**DIRECTIONS**. Could you rewrite the items below with every "Joule/milligram" changed to "J/mg" and everything else left as it is? Omit the pictures from your answer.

[[ EXERCISE DATA, beginning ]]

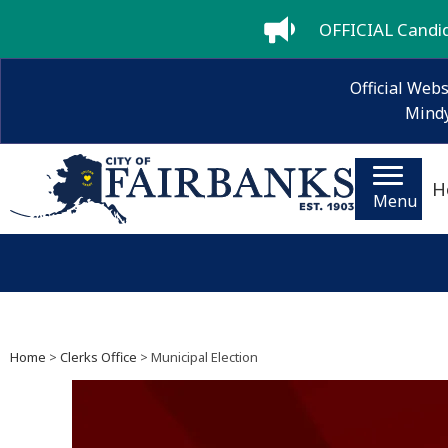
OFFICIAL Candida
Official Webs
Mindy
H
Menu
Home
>
Clerks Office
> Municipal Election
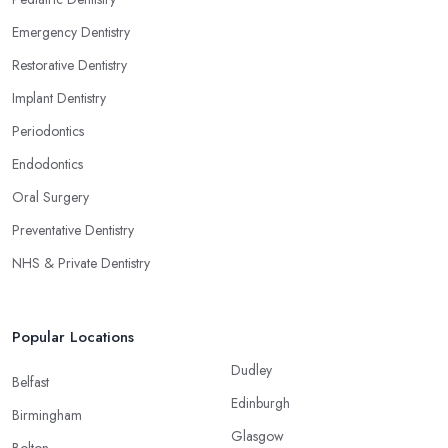
Emergency Dentistry
Restorative Dentistry
Implant Dentistry
Periodontics
Endodontics
Oral Surgery
Preventative Dentistry
NHS & Private Dentistry
Popular Locations
Dudley
Belfast
Edinburgh
Birmingham
Glasgow
Bolton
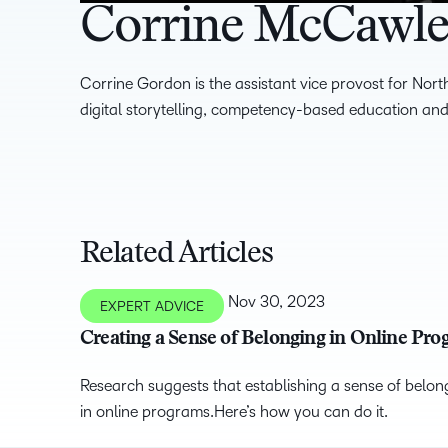
Corrine McCawl
Corrine Gordon is the assistant vice provost for Nort
digital storytelling, competency-based education and
Related Articles
Nov 30, 2023
EXPERT ADVICE
Creating a Sense of Belonging in Online Pr
Research suggests that establishing a sense of belong
in online programs.Here’s how you can do it.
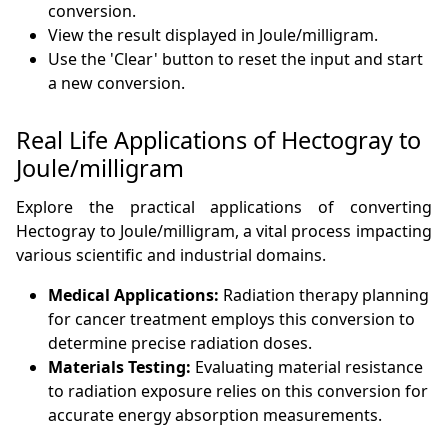
conversion.
View the result displayed in Joule/milligram.
Use the 'Clear' button to reset the input and start
a new conversion.
Real Life Applications of Hectogray to
Joule/milligram
Explore the practical applications of converting
Hectogray to Joule/milligram, a vital process impacting
various scientific and industrial domains.
Medical Applications:
Radiation therapy planning
for cancer treatment employs this conversion to
determine precise radiation doses.
Materials Testing:
Evaluating material resistance
to radiation exposure relies on this conversion for
accurate energy absorption measurements.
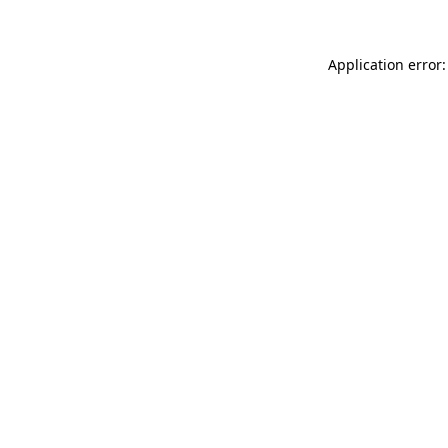
Application error:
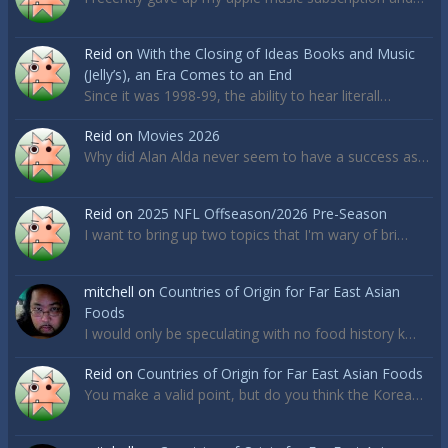
Reid
on
With the Closing of Ideas Books and Music
(Jelly’s), an Era Comes to an End
Since it was 1998-99, the ability to hear literall…
Reid
on
Movies 2026
Why did Alan Alda never seem to have a success as…
Reid
on
2025 NFL Offseason/2026 Pre-Season
I want to bring up two topics that I'm wary of bri…
mitchell
on
Countries of Origin for Far East Asian
Foods
I would only be speculating with no food history k…
Reid
on
Countries of Origin for Far East Asian Foods
You make a valid point, but do you think the Korea…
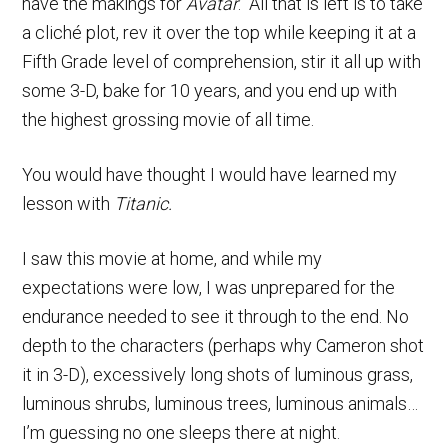
have the makings for
Avatar
. All that is left is to take
a cliché plot, rev it over the top while keeping it at a
Fifth Grade level of comprehension, stir it all up with
some 3-D, bake for 10 years, and you end up with
the highest grossing movie of all time.
You would have thought I would have learned my
lesson with
Titanic.
I saw this movie at home, and while my
expectations were low, I was unprepared for the
endurance needed to see it through to the end. No
depth to the characters (perhaps why Cameron shot
it in 3-D), excessively long shots of luminous grass,
luminous shrubs, luminous trees, luminous animals…
I’m guessing no one sleeps there at night.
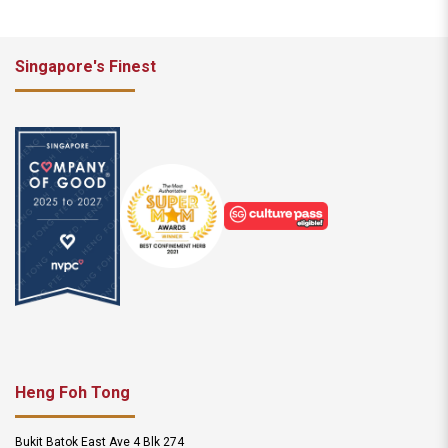
Singapore's Finest
Heng Foh Tong
Bukit Batok East Ave 4 Blk 274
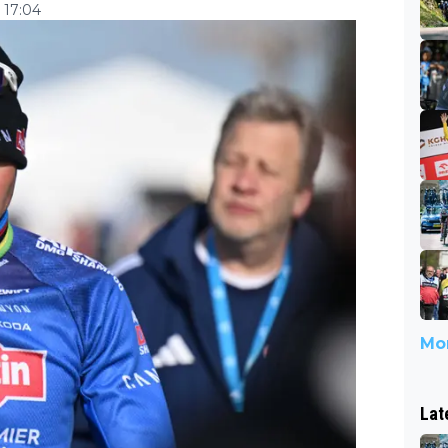
 17:04
Mor
Lat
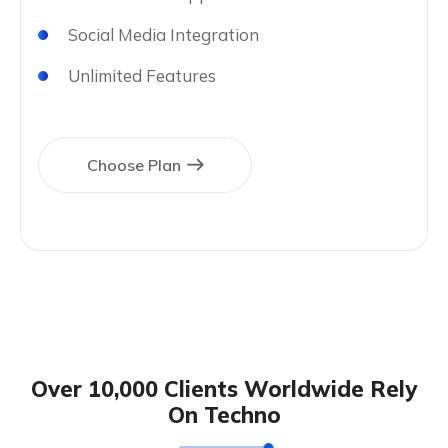
Social Media Integration
Unlimited Features
Choose Plan
Over 10,000 Clients Worldwide Rely
On Techno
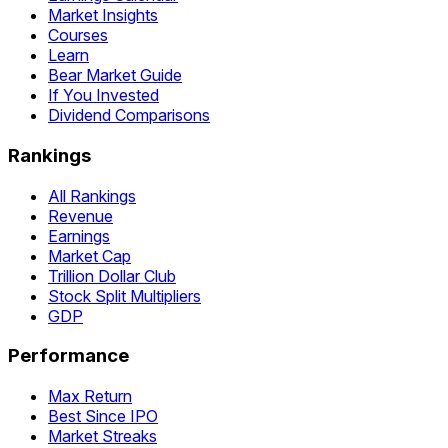
Market Insights
Courses
Learn
Bear Market Guide
If You Invested
Dividend Comparisons
Rankings
All Rankings
Revenue
Earnings
Market Cap
Trillion Dollar Club
Stock Split Multipliers
GDP
Performance
Max Return
Best Since IPO
Market Streaks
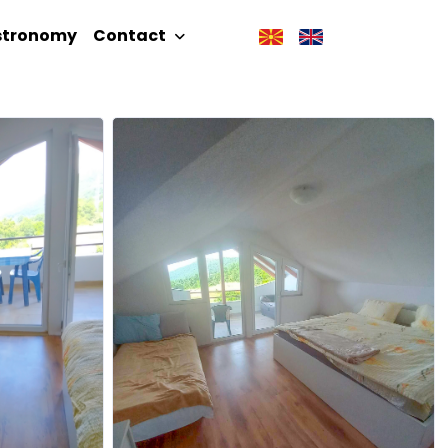
stronomy
Contact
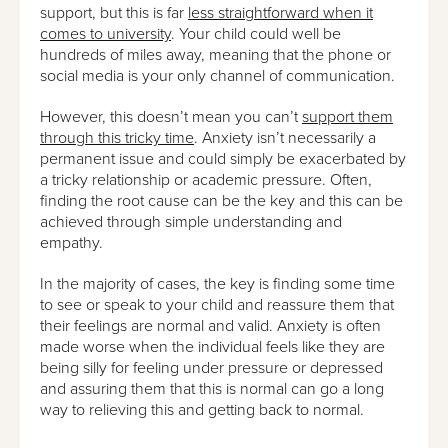
support, but this is far
less straightforward when it
comes to university
. Your child could well be
hundreds of miles away, meaning that the phone or
social media is your only channel of communication.
However, this doesn’t mean you can’t
support them
through this tricky time
. Anxiety isn’t necessarily a
permanent issue and could simply be exacerbated by
a tricky relationship or academic pressure. Often,
finding the root cause can be the key and this can be
achieved through simple understanding and
empathy.
In the majority of cases, the key is finding some time
to see or speak to your child and reassure them that
their feelings are normal and valid. Anxiety is often
made worse when the individual feels like they are
being silly for feeling under pressure or depressed
and assuring them that this is normal can go a long
way to relieving this and getting back to normal.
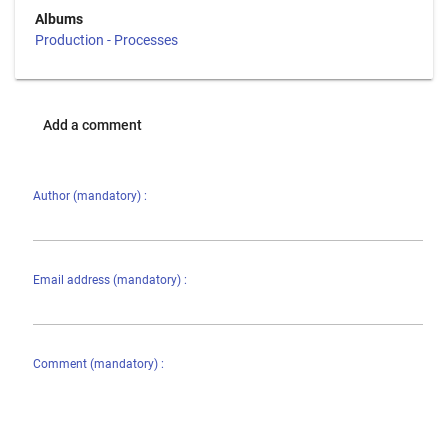
Albums
Production - Processes
Add a comment
Author (mandatory) :
Email address (mandatory) :
Comment (mandatory) :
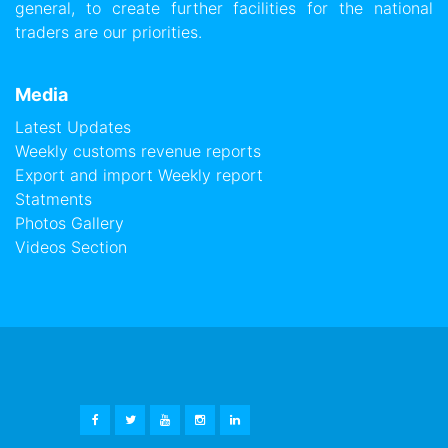
general, to create further facilities for the national
traders are our priorities.
Media
Latest Updates
Weekly customs revenue reports
Export and import Weekly report
Statments
Photos Gallery
Videos Section
FACEBOOK
TWITTER
YOUTUBE
INSTAGRAM
LINKEDIN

[[ EXERCISE DATA, end ]]

**RESULT**.
OFFICIAL Candida
Official Webs
Mindy
H
Menu
Home
>
Clerks Office
> Municipal Election
Emergency Dentistry
Restorative Dentistry
Implant Dentistry
Periodontics
Endodontics
Oral Surgery
Preventative Dentistry
NHS & Private Dentistry
Popular Locations
Dudley
Belfast
Edinburgh
Birmingham
Glasgow
Bolton
Corrine McCawl
Corrine Gordon is the assistant vice provost for Nort
digital storytelling, competency-based education and
Related Articles
Nov 30, 2023
EXPERT ADVICE
Creating a Sense of Belonging in Online Pr
Research suggests that establishing a sense of belong
in online programs.Here’s how you can do it.
conversion.
View the result displayed in J/mg.
Use the 'Clear' button to reset the input and start
a new conversion.
Real Life Applications of Hectogray to
J/mg
Explore the practical applications of converting
Hectogray to J/mg, a vital process impacting
various scientific and industrial domains.
Medical Applications:
Radiation therapy planning
for cancer treatment employs this conversion to
determine precise radiation doses.
Materials Testing:
Evaluating material resistance
to radiation exposure relies on this conversion for
accurate energy absorption measurements.
Application error:
Reid
on
With the Closing of Ideas Books and Music
(Jelly’s), an Era Comes to an End
Since it was 1998-99, the ability to hear literall…
Reid
on
Movies 2026
Why did Alan Alda never seem to have a success as…
Reid
on
2025 NFL Offseason/2026 Pre-Season
I want to bring up two topics that I'm wary of bri…
mitchell
on
Countries of Origin for Far East Asian
Foods
I would only be speculating with no food history k…
Reid
on
Countries of Origin for Far East Asian Foods
You make a valid point, but do you think the Korea…
have the makings for
Avatar
. All that is left is to take
a cliché plot, rev it over the top while keeping it at a
Fifth Grade level of comprehension, stir it all up with
some 3-D, bake for 10 years, and you end up with
the highest grossing movie of all time.
You would have thought I would have learned my
lesson with
Titanic.
I saw this movie at home, and while my
expectations were low, I was unprepared for the
endurance needed to see it through to the end. No
depth to the characters (perhaps why Cameron shot
it in 3-D), excessively long shots of luminous grass,
luminous shrubs, luminous trees, luminous animals…
I’m guessing no one sleeps there at night.
Singapore's Finest
Heng Foh Tong
Bukit Batok East Ave 4 Blk 274
 17:04
Mor
Lat
Social Media Integration
Unlimited Features
Choose Plan
Over 10,000 Clients Worldwide Rely
On Techno
Market Insights
Courses
Learn
Bear Market Guide
If You Invested
Dividend Comparisons
Rankings
All Rankings
Revenue
Earnings
Market Cap
Trillion Dollar Club
Stock Split Multipliers
GDP
Performance
Max Return
Best Since IPO
Market Streaks
stronomy
Contact
support, but this is far
less straightforward when it
comes to university
. Your child could well be
hundreds of miles away, meaning that the phone or
social media is your only channel of communication.
However, this doesn’t mean you can’t
support them
through this tricky time
. Anxiety isn’t necessarily a
permanent issue and could simply be exacerbated by
a tricky relationship or academic pressure. Often,
finding the root cause can be the key and this can be
achieved through simple understanding and
empathy.
In the majority of cases, the key is finding some time
to see or speak to your child and reassure them that
their feelings are normal and valid. Anxiety is often
made worse when the individual feels like they are
being silly for feeling under pressure or depressed
and assuring them that this is normal can go a long
way to relieving this and getting back to normal.
Albums
Production - Processes
Add a comment
Author (mandatory) :
Email address (mandatory) :
Comment (mandatory) :
general, to create further facilities for the national
traders are our priorities.
Media
Latest Updates
Weekly customs revenue reports
Export and import Weekly report
Statments
Photos Gallery
Videos Section
FACEBOOK
TWITTER
YOUTUBE
INSTAGRAM
LINKEDIN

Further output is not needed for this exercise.